The Obama administration announced last June that states could use Medicaid funding to help house their homeless populations, and with more than 15,000 Pennsylvania residents either homeless or at risk of homelessness in 2015, state officials said they'll take the federal government up on that offer.
State Department of Human Services Housing Director Ben Laudermilch said the goal is to connect people with “workforce housing” that’s affordable for families earning $20,000 to $60,000 per year.
“It tends to be folks working in blue-collar jobs, that sort of work, but it’s integrated in a community that’s a little more affluent," Laudermilch said. "It’s a community that has opportunities.”
DHS Secretary Ted Dallas said the state is currently housing more than 53,000 people in various institutions.

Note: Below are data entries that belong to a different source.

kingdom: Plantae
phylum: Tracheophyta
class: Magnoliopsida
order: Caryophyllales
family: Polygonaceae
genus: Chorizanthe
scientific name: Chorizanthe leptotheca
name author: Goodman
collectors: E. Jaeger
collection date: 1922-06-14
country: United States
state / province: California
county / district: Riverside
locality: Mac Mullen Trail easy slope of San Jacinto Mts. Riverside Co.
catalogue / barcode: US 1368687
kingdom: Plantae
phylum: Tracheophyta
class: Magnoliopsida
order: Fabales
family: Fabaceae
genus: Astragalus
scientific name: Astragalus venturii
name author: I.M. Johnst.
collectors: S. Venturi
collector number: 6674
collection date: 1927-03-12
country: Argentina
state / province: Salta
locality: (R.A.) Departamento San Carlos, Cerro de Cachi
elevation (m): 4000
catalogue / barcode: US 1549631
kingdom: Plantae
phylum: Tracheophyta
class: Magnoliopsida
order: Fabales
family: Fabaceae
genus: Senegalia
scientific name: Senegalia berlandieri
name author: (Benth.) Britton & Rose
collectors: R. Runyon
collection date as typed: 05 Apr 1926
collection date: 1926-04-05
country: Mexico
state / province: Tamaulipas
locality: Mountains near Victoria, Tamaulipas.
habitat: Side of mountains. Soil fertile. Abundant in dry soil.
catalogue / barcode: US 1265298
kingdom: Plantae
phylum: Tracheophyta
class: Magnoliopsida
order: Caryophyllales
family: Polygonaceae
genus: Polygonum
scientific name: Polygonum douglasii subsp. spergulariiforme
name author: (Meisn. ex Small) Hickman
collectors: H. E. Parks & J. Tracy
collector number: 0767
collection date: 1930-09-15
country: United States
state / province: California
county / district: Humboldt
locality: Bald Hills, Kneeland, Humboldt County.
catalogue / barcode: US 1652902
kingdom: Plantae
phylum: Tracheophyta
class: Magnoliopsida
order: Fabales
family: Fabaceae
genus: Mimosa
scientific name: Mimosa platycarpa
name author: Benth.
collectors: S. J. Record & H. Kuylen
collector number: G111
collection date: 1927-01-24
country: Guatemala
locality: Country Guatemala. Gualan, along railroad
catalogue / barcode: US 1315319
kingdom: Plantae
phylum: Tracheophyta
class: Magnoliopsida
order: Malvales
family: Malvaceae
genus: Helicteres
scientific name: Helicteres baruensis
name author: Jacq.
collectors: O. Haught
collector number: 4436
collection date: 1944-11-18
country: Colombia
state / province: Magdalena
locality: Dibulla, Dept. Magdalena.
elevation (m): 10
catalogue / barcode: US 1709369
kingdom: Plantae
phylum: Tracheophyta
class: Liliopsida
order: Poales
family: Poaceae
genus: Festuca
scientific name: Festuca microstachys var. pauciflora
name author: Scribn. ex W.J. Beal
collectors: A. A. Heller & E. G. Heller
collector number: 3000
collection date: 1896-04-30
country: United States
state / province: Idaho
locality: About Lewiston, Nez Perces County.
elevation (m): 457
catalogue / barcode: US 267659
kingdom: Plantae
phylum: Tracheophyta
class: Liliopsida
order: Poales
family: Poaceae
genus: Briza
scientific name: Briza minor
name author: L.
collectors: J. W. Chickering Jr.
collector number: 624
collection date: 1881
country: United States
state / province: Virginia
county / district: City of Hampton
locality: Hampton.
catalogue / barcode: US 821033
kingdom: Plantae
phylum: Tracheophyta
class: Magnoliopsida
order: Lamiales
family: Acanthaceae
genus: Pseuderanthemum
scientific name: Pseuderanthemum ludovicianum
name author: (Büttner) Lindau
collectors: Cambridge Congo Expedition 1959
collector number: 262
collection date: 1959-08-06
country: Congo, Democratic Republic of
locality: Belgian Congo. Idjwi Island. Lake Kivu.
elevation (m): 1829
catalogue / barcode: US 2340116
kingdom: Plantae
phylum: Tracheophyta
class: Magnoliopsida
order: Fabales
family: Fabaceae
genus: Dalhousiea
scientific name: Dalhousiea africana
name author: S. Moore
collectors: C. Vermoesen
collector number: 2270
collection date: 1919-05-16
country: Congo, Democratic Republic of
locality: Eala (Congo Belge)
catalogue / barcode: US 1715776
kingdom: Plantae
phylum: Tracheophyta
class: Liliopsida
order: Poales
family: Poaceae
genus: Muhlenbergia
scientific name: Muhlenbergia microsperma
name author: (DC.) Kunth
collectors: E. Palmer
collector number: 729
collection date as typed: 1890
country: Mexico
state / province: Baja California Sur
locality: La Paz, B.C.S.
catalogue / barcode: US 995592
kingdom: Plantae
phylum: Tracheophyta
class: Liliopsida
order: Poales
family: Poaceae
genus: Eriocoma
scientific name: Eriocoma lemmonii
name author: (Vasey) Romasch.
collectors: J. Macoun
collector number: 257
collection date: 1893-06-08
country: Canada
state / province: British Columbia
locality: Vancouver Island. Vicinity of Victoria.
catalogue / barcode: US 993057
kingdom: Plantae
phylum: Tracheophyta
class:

“We have way too many people who are living in nursing homes or state hospitals or state centers for those with intellectual disabilities," Dallas said.
Since it’s relatively expensive to house people in state institutions, Dallas said the plan to connect institution-bound Pennsylvanians to affordable housing could eventually save the state money.
Commonwealth officials said their five-year plan also includes updating Pennsylvania’s affordable housing database and increasing the number of state housing coordinators from 11 to at least 14.